Objective
Beneath this sentence is a set of records; write each of them out exactly.

START Supplied records

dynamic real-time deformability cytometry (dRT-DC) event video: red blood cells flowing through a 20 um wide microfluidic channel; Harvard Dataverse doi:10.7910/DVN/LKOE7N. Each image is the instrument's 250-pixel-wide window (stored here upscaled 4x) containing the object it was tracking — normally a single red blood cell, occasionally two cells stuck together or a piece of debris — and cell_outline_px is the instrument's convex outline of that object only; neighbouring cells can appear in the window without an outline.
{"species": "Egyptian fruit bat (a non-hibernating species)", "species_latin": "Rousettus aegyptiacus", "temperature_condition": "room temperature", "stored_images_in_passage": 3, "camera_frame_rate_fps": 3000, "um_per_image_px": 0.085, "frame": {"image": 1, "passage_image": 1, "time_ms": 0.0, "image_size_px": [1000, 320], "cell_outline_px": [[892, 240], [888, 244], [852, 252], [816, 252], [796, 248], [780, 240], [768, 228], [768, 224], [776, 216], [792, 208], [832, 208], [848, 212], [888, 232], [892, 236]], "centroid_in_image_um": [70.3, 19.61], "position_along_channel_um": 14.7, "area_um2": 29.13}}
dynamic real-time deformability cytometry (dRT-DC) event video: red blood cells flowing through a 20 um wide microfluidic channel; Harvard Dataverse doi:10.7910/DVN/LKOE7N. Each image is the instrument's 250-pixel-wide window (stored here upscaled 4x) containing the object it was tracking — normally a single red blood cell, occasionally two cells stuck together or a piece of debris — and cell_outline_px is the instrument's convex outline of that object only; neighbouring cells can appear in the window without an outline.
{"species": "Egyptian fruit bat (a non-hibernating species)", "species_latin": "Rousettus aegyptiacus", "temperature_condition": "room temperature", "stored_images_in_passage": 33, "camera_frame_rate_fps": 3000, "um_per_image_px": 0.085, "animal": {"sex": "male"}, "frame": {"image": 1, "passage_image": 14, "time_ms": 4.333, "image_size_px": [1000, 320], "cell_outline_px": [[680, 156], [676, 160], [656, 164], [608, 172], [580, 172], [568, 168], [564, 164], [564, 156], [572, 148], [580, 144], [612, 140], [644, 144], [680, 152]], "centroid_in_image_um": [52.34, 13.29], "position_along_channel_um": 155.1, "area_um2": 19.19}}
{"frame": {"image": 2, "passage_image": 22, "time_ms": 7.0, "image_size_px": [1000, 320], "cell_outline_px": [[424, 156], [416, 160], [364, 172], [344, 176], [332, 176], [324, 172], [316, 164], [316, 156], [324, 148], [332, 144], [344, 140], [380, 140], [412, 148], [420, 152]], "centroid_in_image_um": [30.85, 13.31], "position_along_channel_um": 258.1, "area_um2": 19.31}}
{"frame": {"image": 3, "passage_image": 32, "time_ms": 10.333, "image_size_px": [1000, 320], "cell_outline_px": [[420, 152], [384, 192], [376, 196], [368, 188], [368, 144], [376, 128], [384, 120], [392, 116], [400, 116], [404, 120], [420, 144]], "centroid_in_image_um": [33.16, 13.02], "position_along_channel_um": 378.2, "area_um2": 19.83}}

END Supplied records

Response to this task
dynamic real-time deformability cytometry (dRT-DC) event video: red blood cells flowing through a 20 um wide microfluidic channel; Harvard Dataverse doi:10.7910/DVN/LKOE7N. Each image is the instrument's 250-pixel-wide window (stored here upscaled 4x) containing the object it was tracking — normally a single red blood cell, occasionally two cells stuck together or a piece of debris — and cell_outline_px is the instrument's convex outline of that object only; neighbouring cells can appear in the window without an outline.
{"species": "Egyptian fruit bat (a non-hibernating species)", "species_latin": "Rousettus aegyptiacus", "temperature_condition": "room temperature", "stored_images_in_passage": 3, "camera_frame_rate_fps": 3000, "um_per_image_px": 0.085, "frame": {"image": 1, "passage_image": 1, "time_ms": 0.0, "image_size_px": [1000, 320], "cell_outline_px": [[892, 240], [888, 244], [852, 252], [816, 252], [796, 248], [780, 240], [768, 228], [768, 224], [776, 216], [792, 208], [832, 208], [848, 212], [888, 232], [892, 236]], "centroid_in_image_um": [70.3, 19.61], "position_along_channel_um": 14.7, "area_um2": 29.13}}
dynamic real-time deformability cytometry (dRT-DC) event video: red blood cells flowing through a 20 um wide microfluidic channel; Harvard Dataverse doi:10.7910/DVN/LKOE7N. Each image is the instrument's 250-pixel-wide window (stored here upscaled 4x) containing the object it was tracking — normally a single red blood cell, occasionally two cells stuck together or a piece of debris — and cell_outline_px is the instrument's convex outline of that object only; neighbouring cells can appear in the window without an outline.
{"species": "Egyptian fruit bat (a non-hibernating species)", "species_latin": "Rousettus aegyptiacus", "temperature_condition": "room temperature", "stored_images_in_passage": 33, "camera_frame_rate_fps": 3000, "um_per_image_px": 0.085, "animal": {"sex": "male"}, "frame": {"image": 1, "passage_image": 14, "time_ms": 4.333, "image_size_px": [1000, 320], "cell_outline_px": [[680, 156], [676, 160], [656, 164], [608, 172], [580, 172], [568, 168], [564, 164], [564, 156], [572, 148], [580, 144], [612, 140], [644, 144], [680, 152]], "centroid_in_image_um": [52.34, 13.29], "position_along_channel_um": 155.1, "area_um2": 19.19}}
{"frame": {"image": 2, "passage_image": 22, "time_ms": 7.0, "image_size_px": [1000, 320], "cell_outline_px": [[424, 156], [416, 160], [364, 172], [344, 176], [332, 176], [324, 172], [316, 164], [316, 156], [324, 148], [332, 144], [344, 140], [380, 140], [412, 148], [420, 152]], "centroid_in_image_um": [30.85, 13.31], "position_along_channel_um": 258.1, "area_um2": 19.31}}
{"frame": {"image": 3, "passage_image": 32, "time_ms": 10.333, "image_size_px": [1000, 320], "cell_outline_px": [[420, 152], [384, 192], [376, 196], [368, 188], [368, 144], [376, 128], [384, 120], [392, 116], [400, 116], [404, 120], [420, 144]], "centroid_in_image_um": [33.16, 13.02], "position_along_channel_um": 378.2, "area_um2": 19.83}}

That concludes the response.